Quando cheguei a Macau ao fim de tantos anos (havia chegado a Macau pela primeira vez em 1951) graças à minha querida filha Belinda, foi como se tivesse renascido. Macau estava diferente mas havia muita coisa que eu reconhecia. Peguei na minha câmara digital e comecei a filmar a cidade. Valeu-me o conhecimento de novos amigos que vieram ao meu encontro e me ajudaram de uma forma inesquecível, como o Pedro Simões que me valeu em diversas ocasiões de aflição encomendando-me quadros da filha, da mulher e até um auto-retrato que ofereceu à minha filha Belinda. Pintei diversos retratos a óleo para amigos, o que me tem permitido sobreviver para além de uma aposentação mínima que foi a minha mulher que me conseguiu antes de adoecer.
E um dia, ia eu a passear pela Almeida Ribeiro, quando passei por uma jovem chinesa que me fixou nos olhos quando passávamos um pelo outro e eu fixei-a a ela porque aquele olhar era encantador e sereno, como se falasse. Depois de passar por ela parei e olhei para trás. Ela tinha feito o mesmo e estávamos ali a olhar um para o outro parados quando ela me acenou para que me aproximasse.
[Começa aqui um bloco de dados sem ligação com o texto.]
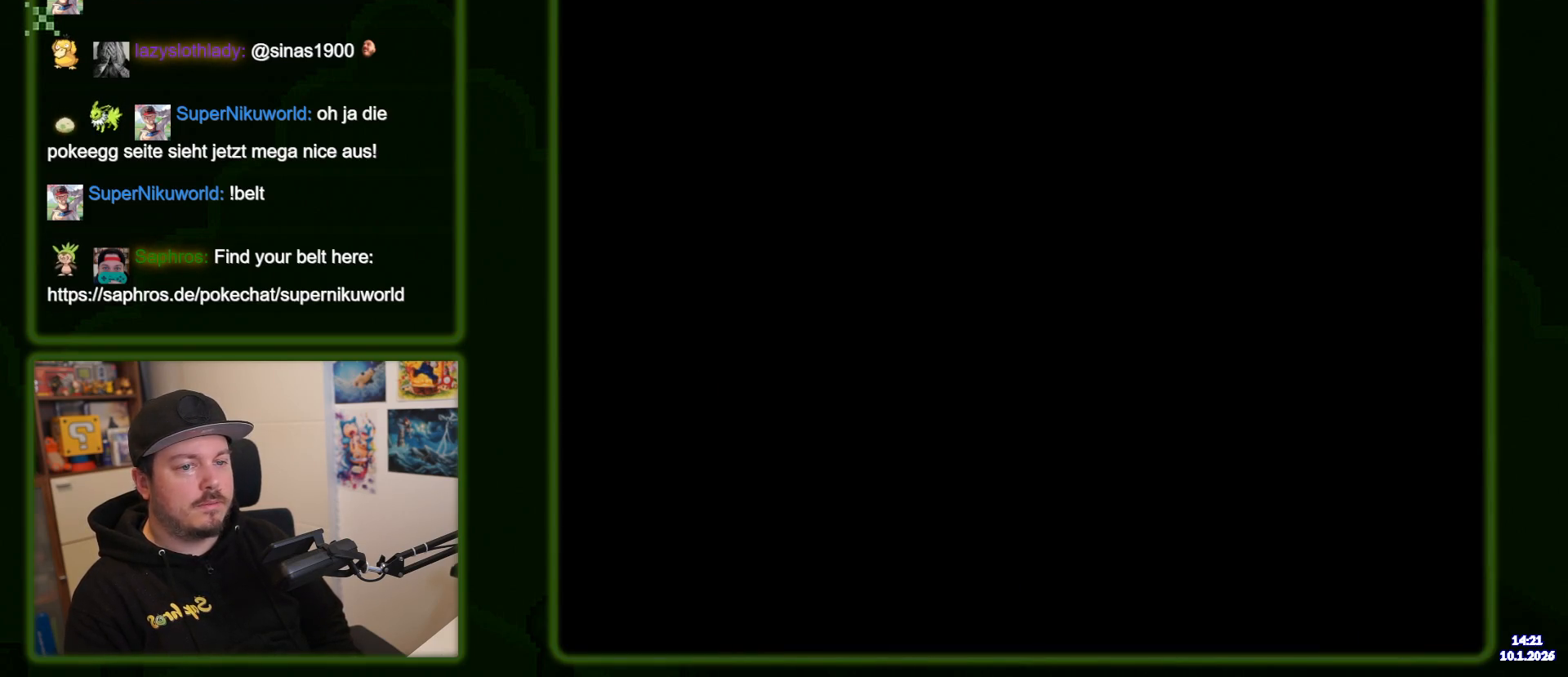
{"buttons": ["Y"], "events": []}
Começámos a conversar, eu contei-lhe um pouco da minha vida, convidei-a para jantar e ela disse-me que estava em Macau temporariamente porque era da China e só tinha visto para um mês. Acabámos por nos entender e eu levei-a a casa da minha filha várias vezes, onde estava a viver, até que a minha neta Bárbara me disse para não a levar mais vezes. A partir dessa altura a minha filha Belinda, de quem eu era convidado, comprou-me um bilhete de avião para eu voltar para Portugal e assim foi. Mas por pouco tempo. Porque pouco depois comprei uma passagem de Portugal para Macau e regressei. Desta vez foi o meu filho Luís que também trabalha em Macau que pôs à minha disposição um quarto em sua casa para eu viver. Não fiquei lá por muito tempo. Aluguei um quarto e fui viver com a minha companheira que conhecera da vez anterior.
Porém a má sorte perseguia-me e apareceu-me um problema de saúde grave e a minha filha mais uma vez foi a minha salvadora. Conseguiu-me a licença de residência e a entrada no Hospital onde fui operado e onde fui tratado de forma irrepreensível a um tumor. Saí completamente bem e, sem ter sofrido, voltei à luta. Eu tinha feito um pequeno livro sobre a história do cinema, a sua influência na formação da América e a forma como o cinema europeu tinha sido dizimado, o qual enviara em tempos ao Doutor Charter de Azevedo, representante da União Europeia em Portugal, que me escrevera a dizer que com este livro eu tinha "contribuído para uma nova visão na formação da Europa". Era um grande penacho embora não tivesse ganho nada com isso. Na realidade a União Europeia criou o programa Média e parece que está a querer fazer alguma coisa em prol de um cinema europeu.
Preocupado como sempre estive com a falta de formação no nosso país em matéria de cultura cinematográfica, mandei uma cópia desse meu livro à Directora da Escola Portuguesa de Macau, sugerindo que se criassem as aulas de Educação Cinematográfica naquela Escola.
Em resposta recebi uma carta em que se dizia que as aulas de educação cinematográfica "não se coadunam com o nosso sistema educativo."
Estive quase para responder que em África já ouvira uma resposta igual por parte de um régulo a quem o Administrador sugeria que criasse uma escola para ensinar as populações a ler e a escrever. Na altura ouvi precisamente o mesmo.
Entretanto casei-me com a tal jovem chinesa que demonstrou uma dedicação que eu nunca esperaria, acompanhando-me incansavelmente durante o período do meu internamento no Hospital e cuidando de mim quse como se de um filho se tratasse. Mas não lhe concederam licença de residência em Macau e apesar de estar casada comigo e viver comigo, tem que periodicamente estar ausente na China para conseguir um passaporte e um visto que lhe permita estar em Macau. O que não faz muito sentido.